▶ _JOB ITEM_: Edit the lines below so that every "Facebook" becomes "Instagram", leaving everything else unchanged.

▶ _DATASET ENTRIES_:
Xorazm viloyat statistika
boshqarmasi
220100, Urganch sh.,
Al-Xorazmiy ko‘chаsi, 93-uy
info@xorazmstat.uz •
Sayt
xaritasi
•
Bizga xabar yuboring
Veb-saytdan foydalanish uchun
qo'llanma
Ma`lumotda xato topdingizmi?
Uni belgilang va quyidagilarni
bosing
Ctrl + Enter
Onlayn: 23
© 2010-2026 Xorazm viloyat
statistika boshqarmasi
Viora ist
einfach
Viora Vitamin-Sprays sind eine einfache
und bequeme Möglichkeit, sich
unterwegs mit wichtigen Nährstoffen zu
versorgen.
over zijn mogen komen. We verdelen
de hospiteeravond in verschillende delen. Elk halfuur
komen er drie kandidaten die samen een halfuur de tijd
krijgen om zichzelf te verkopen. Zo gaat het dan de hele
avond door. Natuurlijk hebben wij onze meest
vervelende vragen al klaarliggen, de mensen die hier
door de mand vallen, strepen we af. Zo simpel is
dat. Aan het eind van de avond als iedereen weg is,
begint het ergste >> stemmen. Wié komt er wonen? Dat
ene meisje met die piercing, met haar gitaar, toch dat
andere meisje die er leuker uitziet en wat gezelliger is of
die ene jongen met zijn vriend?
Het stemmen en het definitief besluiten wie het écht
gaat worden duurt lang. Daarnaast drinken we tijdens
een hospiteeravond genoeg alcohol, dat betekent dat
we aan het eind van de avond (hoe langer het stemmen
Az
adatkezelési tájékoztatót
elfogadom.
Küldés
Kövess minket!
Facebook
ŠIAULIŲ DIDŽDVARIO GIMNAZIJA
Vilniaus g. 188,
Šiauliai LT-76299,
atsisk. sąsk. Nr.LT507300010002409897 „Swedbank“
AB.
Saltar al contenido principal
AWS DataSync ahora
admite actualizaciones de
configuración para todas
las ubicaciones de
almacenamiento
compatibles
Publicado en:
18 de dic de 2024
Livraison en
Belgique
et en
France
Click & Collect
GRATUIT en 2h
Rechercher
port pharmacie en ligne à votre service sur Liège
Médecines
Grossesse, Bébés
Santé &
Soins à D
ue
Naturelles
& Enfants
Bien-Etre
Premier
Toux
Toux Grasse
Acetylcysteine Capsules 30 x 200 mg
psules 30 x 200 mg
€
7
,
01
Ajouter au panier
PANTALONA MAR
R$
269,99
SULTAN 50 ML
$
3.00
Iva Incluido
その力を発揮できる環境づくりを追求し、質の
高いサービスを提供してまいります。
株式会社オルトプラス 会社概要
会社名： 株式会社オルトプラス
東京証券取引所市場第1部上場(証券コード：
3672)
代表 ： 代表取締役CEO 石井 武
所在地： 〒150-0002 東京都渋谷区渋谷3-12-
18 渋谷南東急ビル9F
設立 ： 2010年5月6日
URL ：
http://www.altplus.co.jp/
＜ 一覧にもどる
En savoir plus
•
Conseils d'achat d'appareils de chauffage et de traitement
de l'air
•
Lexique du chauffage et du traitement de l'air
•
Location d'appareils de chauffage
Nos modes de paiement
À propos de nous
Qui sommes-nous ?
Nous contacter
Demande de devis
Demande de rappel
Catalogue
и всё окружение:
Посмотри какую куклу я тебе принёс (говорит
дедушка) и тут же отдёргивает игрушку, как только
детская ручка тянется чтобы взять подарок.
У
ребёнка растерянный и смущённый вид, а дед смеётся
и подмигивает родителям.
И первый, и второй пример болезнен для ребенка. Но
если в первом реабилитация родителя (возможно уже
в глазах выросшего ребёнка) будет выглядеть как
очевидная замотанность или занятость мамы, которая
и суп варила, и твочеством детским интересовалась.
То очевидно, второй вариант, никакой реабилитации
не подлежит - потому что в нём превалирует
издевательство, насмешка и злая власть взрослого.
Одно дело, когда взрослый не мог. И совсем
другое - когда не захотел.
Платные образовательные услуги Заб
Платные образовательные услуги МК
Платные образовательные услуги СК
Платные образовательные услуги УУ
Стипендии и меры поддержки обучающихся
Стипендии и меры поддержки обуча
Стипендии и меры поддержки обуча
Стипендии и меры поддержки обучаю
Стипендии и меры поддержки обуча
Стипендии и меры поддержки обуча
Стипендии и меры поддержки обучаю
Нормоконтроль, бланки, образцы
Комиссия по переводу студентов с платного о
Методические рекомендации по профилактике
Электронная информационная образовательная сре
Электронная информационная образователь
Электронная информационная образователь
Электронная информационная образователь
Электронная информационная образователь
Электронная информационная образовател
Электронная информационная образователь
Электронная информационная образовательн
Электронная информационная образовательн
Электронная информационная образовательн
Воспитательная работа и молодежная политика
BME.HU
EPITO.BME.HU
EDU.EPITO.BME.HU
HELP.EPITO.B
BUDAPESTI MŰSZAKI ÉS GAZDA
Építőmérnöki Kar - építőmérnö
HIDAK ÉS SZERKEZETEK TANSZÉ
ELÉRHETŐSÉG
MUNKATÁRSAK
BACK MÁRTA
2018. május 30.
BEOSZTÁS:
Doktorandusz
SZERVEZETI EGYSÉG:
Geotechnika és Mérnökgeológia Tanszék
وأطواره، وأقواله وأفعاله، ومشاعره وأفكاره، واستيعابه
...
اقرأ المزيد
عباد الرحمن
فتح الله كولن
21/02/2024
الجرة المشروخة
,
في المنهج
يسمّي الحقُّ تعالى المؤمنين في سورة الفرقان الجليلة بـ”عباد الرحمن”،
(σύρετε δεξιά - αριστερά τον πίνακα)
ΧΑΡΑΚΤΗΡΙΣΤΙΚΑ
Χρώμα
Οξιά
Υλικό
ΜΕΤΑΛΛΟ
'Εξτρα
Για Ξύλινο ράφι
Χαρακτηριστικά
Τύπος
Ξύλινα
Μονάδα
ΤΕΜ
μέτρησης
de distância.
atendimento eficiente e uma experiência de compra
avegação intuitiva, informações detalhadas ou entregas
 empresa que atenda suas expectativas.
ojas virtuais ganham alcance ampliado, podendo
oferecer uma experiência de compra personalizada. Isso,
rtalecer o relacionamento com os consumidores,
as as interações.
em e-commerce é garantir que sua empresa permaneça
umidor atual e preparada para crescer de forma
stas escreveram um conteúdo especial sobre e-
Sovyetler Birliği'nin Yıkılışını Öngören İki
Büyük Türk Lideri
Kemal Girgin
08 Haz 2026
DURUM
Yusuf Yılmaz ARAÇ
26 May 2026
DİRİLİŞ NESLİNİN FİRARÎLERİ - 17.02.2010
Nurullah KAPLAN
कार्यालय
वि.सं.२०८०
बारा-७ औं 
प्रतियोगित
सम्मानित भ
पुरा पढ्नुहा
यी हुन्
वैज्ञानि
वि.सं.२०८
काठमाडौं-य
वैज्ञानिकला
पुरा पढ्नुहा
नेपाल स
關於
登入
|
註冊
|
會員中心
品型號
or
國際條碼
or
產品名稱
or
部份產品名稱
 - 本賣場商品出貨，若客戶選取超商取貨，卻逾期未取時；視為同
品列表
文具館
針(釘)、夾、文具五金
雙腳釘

▶ _YOUR RESPONSE_:
Xorazm viloyat statistika
boshqarmasi
220100, Urganch sh.,
Al-Xorazmiy ko‘chаsi, 93-uy
info@xorazmstat.uz •
Sayt
xaritasi
•
Bizga xabar yuboring
Veb-saytdan foydalanish uchun
qo'llanma
Ma`lumotda xato topdingizmi?
Uni belgilang va quyidagilarni
bosing
Ctrl + Enter
Onlayn: 23
© 2010-2026 Xorazm viloyat
statistika boshqarmasi
Viora ist
einfach
Viora Vitamin-Sprays sind eine einfache
und bequeme Möglichkeit, sich
unterwegs mit wichtigen Nährstoffen zu
versorgen.
over zijn mogen komen. We verdelen
de hospiteeravond in verschillende delen. Elk halfuur
komen er drie kandidaten die samen een halfuur de tijd
krijgen om zichzelf te verkopen. Zo gaat het dan de hele
avond door. Natuurlijk hebben wij onze meest
vervelende vragen al klaarliggen, de mensen die hier
door de mand vallen, strepen we af. Zo simpel is
dat. Aan het eind van de avond als iedereen weg is,
begint het ergste >> stemmen. Wié komt er wonen? Dat
ene meisje met die piercing, met haar gitaar, toch dat
andere meisje die er leuker uitziet en wat gezelliger is of
die ene jongen met zijn vriend?
Het stemmen en het definitief besluiten wie het écht
gaat worden duurt lang. Daarnaast drinken we tijdens
een hospiteeravond genoeg alcohol, dat betekent dat
we aan het eind van de avond (hoe langer het stemmen
Az
adatkezelési tájékoztatót
elfogadom.
Küldés
Kövess minket!
Instagram
ŠIAULIŲ DIDŽDVARIO GIMNAZIJA
Vilniaus g. 188,
Šiauliai LT-76299,
atsisk. sąsk. Nr.LT507300010002409897 „Swedbank“
AB.
Saltar al contenido principal
AWS DataSync ahora
admite actualizaciones de
configuración para todas
las ubicaciones de
almacenamiento
compatibles
Publicado en:
18 de dic de 2024
Livraison en
Belgique
et en
France
Click & Collect
GRATUIT en 2h
Rechercher
port pharmacie en ligne à votre service sur Liège
Médecines
Grossesse, Bébés
Santé &
Soins à D
ue
Naturelles
& Enfants
Bien-Etre
Premier
Toux
Toux Grasse
Acetylcysteine Capsules 30 x 200 mg
psules 30 x 200 mg
€
7
,
01
Ajouter au panier
PANTALONA MAR
R$
269,99
SULTAN 50 ML
$
3.00
Iva Incluido
その力を発揮できる環境づくりを追求し、質の
高いサービスを提供してまいります。
株式会社オルトプラス 会社概要
会社名： 株式会社オルトプラス
東京証券取引所市場第1部上場(証券コード：
3672)
代表 ： 代表取締役CEO 石井 武
所在地： 〒150-0002 東京都渋谷区渋谷3-12-
18 渋谷南東急ビル9F
設立 ： 2010年5月6日
URL ：
http://www.altplus.co.jp/
＜ 一覧にもどる
En savoir plus
•
Conseils d'achat d'appareils de chauffage et de traitement
de l'air
•
Lexique du chauffage et du traitement de l'air
•
Location d'appareils de chauffage
Nos modes de paiement
À propos de nous
Qui sommes-nous ?
Nous contacter
Demande de devis
Demande de rappel
Catalogue
и всё окружение:
Посмотри какую куклу я тебе принёс (говорит
дедушка) и тут же отдёргивает игрушку, как только
детская ручка тянется чтобы взять подарок.
У
ребёнка растерянный и смущённый вид, а дед смеётся
и подмигивает родителям.
И первый, и второй пример болезнен для ребенка. Но
если в первом реабилитация родителя (возможно уже
в глазах выросшего ребёнка) будет выглядеть как
очевидная замотанность или занятость мамы, которая
и суп варила, и твочеством детским интересовалась.
То очевидно, второй вариант, никакой реабилитации
не подлежит - потому что в нём превалирует
издевательство, насмешка и злая власть взрослого.
Одно дело, когда взрослый не мог. И совсем
другое - когда не захотел.
Платные образовательные услуги Заб
Платные образовательные услуги МК
Платные образовательные услуги СК
Платные образовательные услуги УУ
Стипендии и меры поддержки обучающихся
Стипендии и меры поддержки обуча
Стипендии и меры поддержки обуча
Стипендии и меры поддержки обучаю
Стипендии и меры поддержки обуча
Стипендии и меры поддержки обуча
Стипендии и меры поддержки обучаю
Нормоконтроль, бланки, образцы
Комиссия по переводу студентов с платного о
Методические рекомендации по профилактике
Электронная информационная образовательная сре
Электронная информационная образователь
Электронная информационная образователь
Электронная информационная образователь
Электронная информационная образователь
Электронная информационная образовател
Электронная информационная образователь
Электронная информационная образовательн
Электронная информационная образовательн
Электронная информационная образовательн
Воспитательная работа и молодежная политика
BME.HU
EPITO.BME.HU
EDU.EPITO.BME.HU
HELP.EPITO.B
BUDAPESTI MŰSZAKI ÉS GAZDA
Építőmérnöki Kar - építőmérnö
HIDAK ÉS SZERKEZETEK TANSZÉ
ELÉRHETŐSÉG
MUNKATÁRSAK
BACK MÁRTA
2018. május 30.
BEOSZTÁS:
Doktorandusz
SZERVEZETI EGYSÉG:
Geotechnika és Mérnökgeológia Tanszék
وأطواره، وأقواله وأفعاله، ومشاعره وأفكاره، واستيعابه
...
اقرأ المزيد
عباد الرحمن
فتح الله كولن
21/02/2024
الجرة المشروخة
,
في المنهج
يسمّي الحقُّ تعالى المؤمنين في سورة الفرقان الجليلة بـ”عباد الرحمن”،
(σύρετε δεξιά - αριστερά τον πίνακα)
ΧΑΡΑΚΤΗΡΙΣΤΙΚΑ
Χρώμα
Οξιά
Υλικό
ΜΕΤΑΛΛΟ
'Εξτρα
Για Ξύλινο ράφι
Χαρακτηριστικά
Τύπος
Ξύλινα
Μονάδα
ΤΕΜ
μέτρησης
de distância.
atendimento eficiente e uma experiência de compra
avegação intuitiva, informações detalhadas ou entregas
 empresa que atenda suas expectativas.
ojas virtuais ganham alcance ampliado, podendo
oferecer uma experiência de compra personalizada. Isso,
rtalecer o relacionamento com os consumidores,
as as interações.
em e-commerce é garantir que sua empresa permaneça
umidor atual e preparada para crescer de forma
stas escreveram um conteúdo especial sobre e-
Sovyetler Birliği'nin Yıkılışını Öngören İki
Büyük Türk Lideri
Kemal Girgin
08 Haz 2026
DURUM
Yusuf Yılmaz ARAÇ
26 May 2026
DİRİLİŞ NESLİNİN FİRARÎLERİ - 17.02.2010
Nurullah KAPLAN
कार्यालय
वि.सं.२०८०
बारा-७ औं 
प्रतियोगित
सम्मानित भ
पुरा पढ्नुहा
यी हुन्
वैज्ञानि
वि.सं.२०८
काठमाडौं-य
वैज्ञानिकला
पुरा पढ्नुहा
नेपाल स
關於
登入
|
註冊
|
會員中心
品型號
or
國際條碼
or
產品名稱
or
部份產品名稱
 - 本賣場商品出貨，若客戶選取超商取貨，卻逾期未取時；視為同
品列表
文具館
針(釘)、夾、文具五金
雙腳釘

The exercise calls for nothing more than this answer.